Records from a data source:
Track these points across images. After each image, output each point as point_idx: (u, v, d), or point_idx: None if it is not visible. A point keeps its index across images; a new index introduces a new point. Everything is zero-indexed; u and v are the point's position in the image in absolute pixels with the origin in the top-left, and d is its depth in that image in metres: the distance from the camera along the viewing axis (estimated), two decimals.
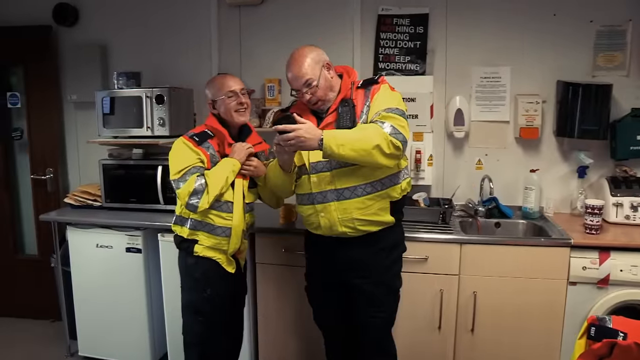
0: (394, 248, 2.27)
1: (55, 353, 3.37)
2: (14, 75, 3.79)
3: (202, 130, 2.33)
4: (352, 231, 2.15)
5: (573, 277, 2.52)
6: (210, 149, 2.27)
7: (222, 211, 2.26)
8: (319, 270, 2.37)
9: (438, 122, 3.14)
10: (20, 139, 3.78)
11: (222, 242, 2.28)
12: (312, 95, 2.13)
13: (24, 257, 3.91)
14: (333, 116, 2.13)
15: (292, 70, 2.14)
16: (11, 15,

§ REQUIREMENT: All of the records must come back exactly as they stand, minus every picture.

§ EXERCISE RESULT:
Track these points across images. After each image, output each point as point_idx: (u, v, d), or point_idx: None if it is not visible. A point keeps its index across images; a new index introduces a new point. Everything is zero-indexed; u and v are the point's position in the image in absolute pixels with the origin in the top-left, and d is its depth in that image in metres: the distance from the camera along the viewing axis (estimated), two decimals.
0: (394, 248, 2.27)
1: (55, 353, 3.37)
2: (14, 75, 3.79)
3: (202, 130, 2.33)
4: (352, 231, 2.15)
5: (573, 277, 2.52)
6: (210, 149, 2.27)
7: (222, 211, 2.26)
8: (319, 270, 2.37)
9: (438, 122, 3.14)
10: (20, 139, 3.78)
11: (222, 242, 2.28)
12: (312, 95, 2.13)
13: (24, 257, 3.91)
14: (333, 116, 2.13)
15: (292, 70, 2.14)
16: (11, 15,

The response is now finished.